Charles blamed Philip for marriage to Diana
Another resentment came in the form of a letter Philip sent to Charles in 1981 advising him to hurry up and marry Diana or else break off the relationship to preserve her reputation. “At some stage when the marriage started going wrong,” Lacey writes, “He dug this letter out, folded it up and started carrying it round and showing it to everyone. It was his attempt to say that he was forced into it.”
Camilla to Charles: how about it?
“My great-grandmother was the mistress of your great-great-grandfather,” was Camilla’s reputed come-on line when she met Charles, “So how about it?”
‘Bedded could not be wedded’
Lord Mountbatten told Charles, “In a case like yours, a man should sow his wild oats and have as many affairs as he can before settling down. But, for a wife, he should choose a suitable and sweet-charactered girl; before she meets anyone else.” “Fuck ’em all, in other words, then marry a virgin,” Lacey summarises neatly. “By surrendering her virtue to Charles, Camilla had surrendered her right to marry him—the bedded could not be wedded.”
Queen told to fight for no-tax privilege
Until 1992 the monarch paid no tax on her private income whatsoever. “Not paying tax was one of the things her father had told Elizabeth to fight for,” one of the queen’s senior advisers told Lacey. “It was a matter of family history.” The queen mother was particularly exercised by the issue: “Whenever the question of royal taxes arose, the phone lines would grow hot between Clarence House and Buckingham Palace.” The monarch still has an exemption from inheritance tax, without which Balmoral and Sandringham could not still remain in their (private) hands.
Warning signs about Diana: skipping lunch
The Queen first realised there was something wrong with Diana on holiday at Balmoral in Scotland soon after the wedding: “So there we’d all be waiting in the hall,” a guest tells Lacey, “making polite conversation—and no Diana. A footman would come back looking embarrassed, ‘Sorry ma’am, the Princess of Wales will not be joining the party for lunch.’ Elizabeth would go very silent.
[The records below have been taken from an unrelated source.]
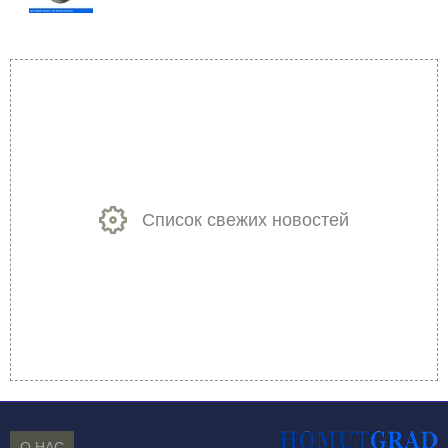
Список свежих новостей
О НАС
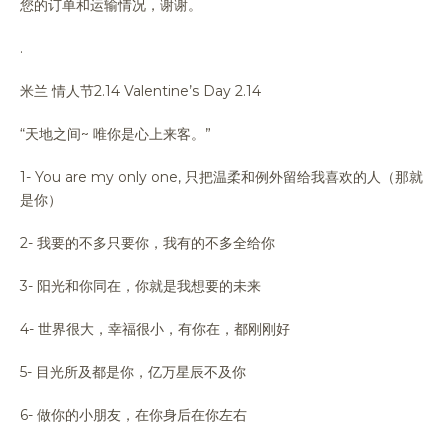
您的订单和运输情况，谢谢。
.
米兰 情人节2.14 Valentine’s Day 2.14
“天地之间~ 唯你是心上来客。”
1- You are my only one, 只把温柔和例外留给我喜欢的人（那就
是你）
2- 我要的不多只要你，我有的不多全给你
3- 阳光和你同在，你就是我想要的未来
4- 世界很大，幸福很小，有你在，都刚刚好
5- 目光所及都是你，亿万星辰不及你
6- 做你的小朋友，在你身后在你左右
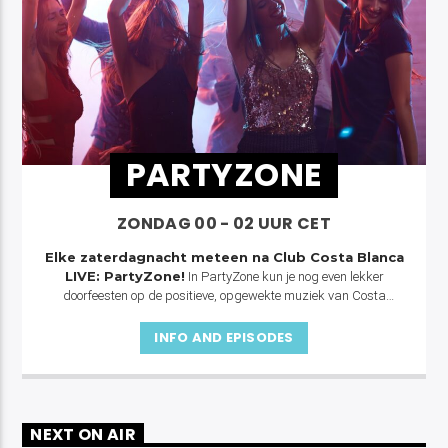
PARTYZONE
ZONDAG 00 - 02 UUR CET
Elke zaterdagnacht meteen na Club Costa Blanca
LIVE: PartyZone!
In PartyZone kun je nog even lekker
doorfeesten op de positieve, opgewekte muziek van Costa
Blanca Radio. Geniet maximaal van je (vrije) zaterdagavond
met PartyZone!
INFO AND EPISODES
NEXT ON AIR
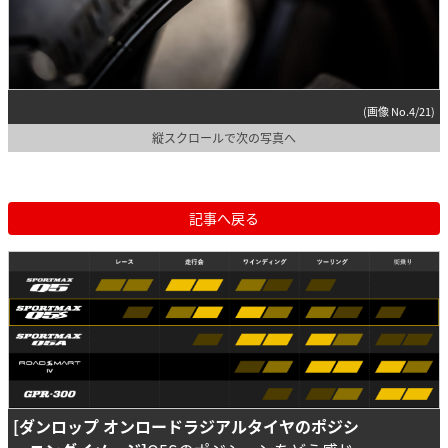
(画像 No.4/21)
縦スクロールで次の写真へ
記事へ戻る
[ダンロップ オンロードラジアルタイヤのポジシ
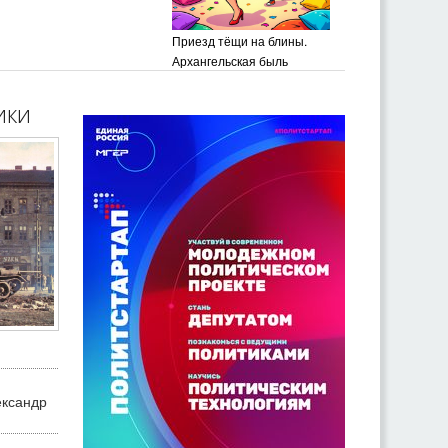
Приезд тёщи на блины.
Архангельская быль
ики
ександр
Friends saw the danger signs—the pursed lips, the extra quick blink of the eye. Staying in your room at lunchtime was something you only did if you were ill or rather odd.”
Camilla had crafty strategy to keep seeing Charles
When Diana moved into Clarence House, she found a letter on her bed from Camilla congratulating her on the engagement and suggesting lunch. During the lunch, Camilla asked Diana whether she planned to hunt with Charles. “Puzzled at the time, Diana later realised Camilla was working out how she could go on meeting Charles after the marriage.”
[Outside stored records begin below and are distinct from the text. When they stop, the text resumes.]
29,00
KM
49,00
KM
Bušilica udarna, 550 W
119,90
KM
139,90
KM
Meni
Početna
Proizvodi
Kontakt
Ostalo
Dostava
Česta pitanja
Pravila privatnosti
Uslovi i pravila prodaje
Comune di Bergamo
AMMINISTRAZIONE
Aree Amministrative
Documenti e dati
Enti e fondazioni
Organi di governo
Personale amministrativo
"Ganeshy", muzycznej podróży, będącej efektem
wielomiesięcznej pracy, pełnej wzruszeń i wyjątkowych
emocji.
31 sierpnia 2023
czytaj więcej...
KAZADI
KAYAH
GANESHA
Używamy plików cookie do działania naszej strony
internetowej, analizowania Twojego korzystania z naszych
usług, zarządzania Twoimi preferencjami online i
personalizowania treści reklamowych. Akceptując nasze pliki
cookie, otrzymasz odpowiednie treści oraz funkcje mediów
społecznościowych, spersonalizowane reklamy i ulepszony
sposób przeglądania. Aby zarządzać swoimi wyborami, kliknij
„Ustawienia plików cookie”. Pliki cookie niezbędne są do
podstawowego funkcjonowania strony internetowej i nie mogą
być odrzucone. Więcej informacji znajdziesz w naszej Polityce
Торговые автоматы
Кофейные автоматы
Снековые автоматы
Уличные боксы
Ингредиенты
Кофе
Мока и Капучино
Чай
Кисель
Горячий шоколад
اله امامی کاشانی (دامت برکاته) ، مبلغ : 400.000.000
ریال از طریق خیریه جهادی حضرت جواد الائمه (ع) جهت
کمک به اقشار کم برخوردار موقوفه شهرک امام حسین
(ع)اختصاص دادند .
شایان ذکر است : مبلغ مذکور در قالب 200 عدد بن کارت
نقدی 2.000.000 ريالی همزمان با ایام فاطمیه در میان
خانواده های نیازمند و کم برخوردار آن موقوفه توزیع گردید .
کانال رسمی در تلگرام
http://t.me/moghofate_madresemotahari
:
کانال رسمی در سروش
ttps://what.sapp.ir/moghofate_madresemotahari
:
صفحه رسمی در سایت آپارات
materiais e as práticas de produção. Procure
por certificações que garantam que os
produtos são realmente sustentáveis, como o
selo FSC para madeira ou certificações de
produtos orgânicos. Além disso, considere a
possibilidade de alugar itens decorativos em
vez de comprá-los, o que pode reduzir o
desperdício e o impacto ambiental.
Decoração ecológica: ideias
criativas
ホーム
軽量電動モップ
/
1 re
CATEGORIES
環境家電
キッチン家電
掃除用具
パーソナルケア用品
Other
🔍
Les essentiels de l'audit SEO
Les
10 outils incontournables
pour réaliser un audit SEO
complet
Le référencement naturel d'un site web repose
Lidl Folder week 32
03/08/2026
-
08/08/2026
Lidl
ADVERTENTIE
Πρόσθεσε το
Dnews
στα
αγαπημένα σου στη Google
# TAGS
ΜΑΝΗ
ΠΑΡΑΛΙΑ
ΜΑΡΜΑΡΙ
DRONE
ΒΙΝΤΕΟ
Queen and Blair’s pact never to see ‘The Queen’
It was Tony Blair’s spinner-in-chief Alastair Campbell who came up with the famous phrase the queen used when she addressed the nation after Diana’s death, “What I say to you now as your queen, and as a grandmother, I say to you from my heart.” After the movie The Queen came out, which featured a remarkably accurate cinematic version of the first meeting between Tony Blair and the Queen, the following conversation took place. QE2: “I understand there’s a film out. I shan’t be seeing it.” TB: “I shan’t be either.” Tony Blair says he still hasn’t.
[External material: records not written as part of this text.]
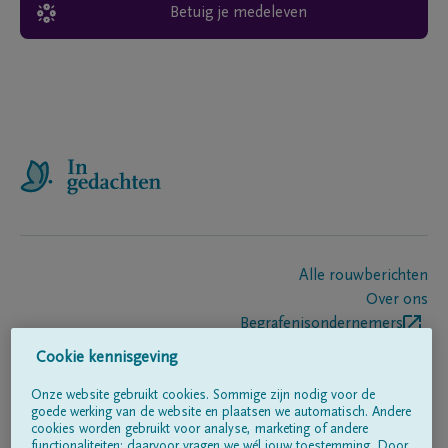
Betuig je medeleven
Alle rouwberichten
Over ons
Begrafenisondernemers
Contact
Cookie kennisgeving
Onze website gebruikt cookies. Sommige zijn nodig voor de
goede werking van de website en plaatsen we automatisch. Andere
Volg ons op
cookies worden gebruikt voor analyse, marketing of andere
functionaliteiten; daarvoor vragen we wél jouw toestemming. Door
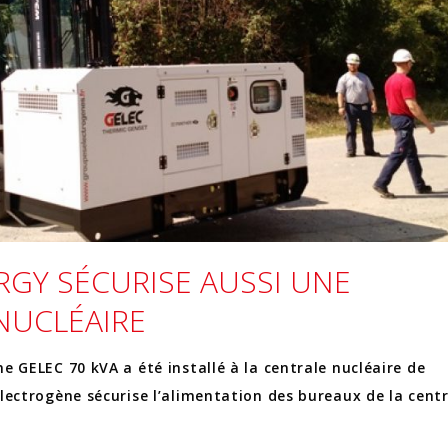
RGY SÉCURISE AUSSI UNE
NUCLÉAIRE
e GELEC 70 kVA a été installé à la centrale nucléaire de
lectrogène sécurise l’alimentation des bureaux de la centr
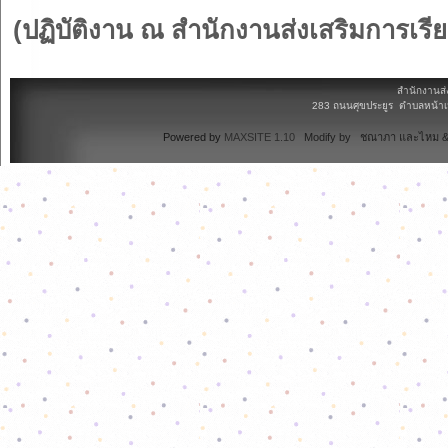
(ปฏิบัติงาน ณ สำนักงานส่งเสริมการเรีย
สำนักงานส่
283 ถนนศุขประยูร ตำบลหน้าเม
Powered by
MAXSITE 1.10
Modify by ชณาภา และไหม & 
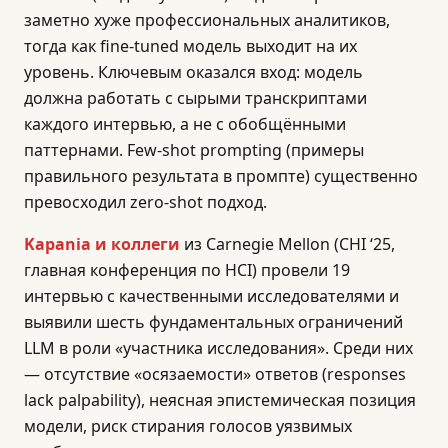
заметно хуже профессиональных аналитиков,
тогда как fine-tuned модель выходит на их
уровень. Ключевым оказался вход: модель
должна работать с сырыми транскриптами
каждого интервью, а не с обобщёнными
паттернами. Few-shot prompting (примеры
правильного результата в промпте) существенно
превосходил zero-shot подход.
Kapania и коллеги
из Carnegie Mellon (CHI ‘25,
главная конференция по HCI) провели 19
интервью с качественными исследователями и
выявили шесть фундаментальных ограничений
LLM в роли «участника исследования». Среди них
— отсутствие «осязаемости» ответов (responses
lack palpability), неясная эпистемическая позиция
модели, риск стирания голосов уязвимых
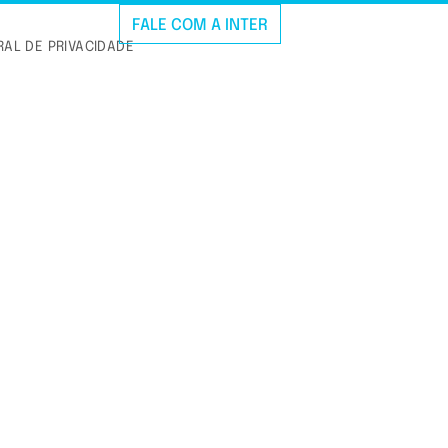
FALE COM A INTER
AL DE PRIVACIDADE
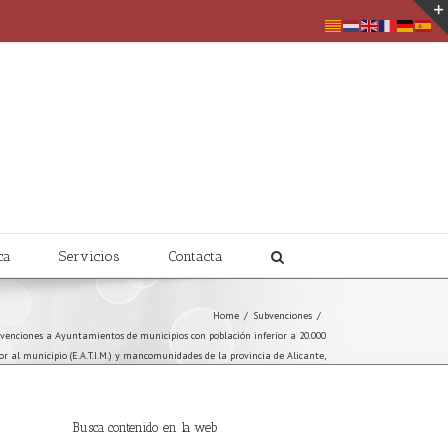
ca
Servicios
Contacta
Home
/
Subvenciones
/
ubvenciones a Ayuntamientos de municipios con población inferior a 20.000
ior al municipio (E.A.T.I.M.) y mancomunidades de la provincia de Alicante,
social dirigidas a colectivos vulnerables y la adquisición de equipamiento
y vehículos, anualidad 2023
Busca contenido en la web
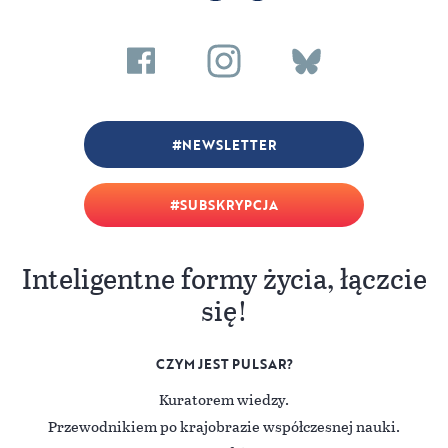
NEWSLETTER
SUBSKRYPCJA
Inteligentne formy życia, łączcie
się!
CZYM JEST PULSAR?
Kuratorem wiedzy.
Przewodnikiem po krajobrazie współczesnej nauki.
Family precedence rearranged after Charles-Camilla wedding
After Camilla’s marriage to Charles, “a significant tweaking was made to the family order of precedence. Normally the wife of the Prince of Wales is the second lady in the land, but for family occasions, it was announced, Camilla would now be ranked fourth.”
Philip has a pet name for the queen
Prince Philip calls his wife “cabbage.”
The queen knows her Spice Girls
During a recent game of “Guess Who?” the queen wrote the name “Geri Halliwell” on a label to be attached to another player’s forehead. When Andrew remonstrated, the queen replied, “Well, Geri Halliwell’s a famous person, isn’t she?”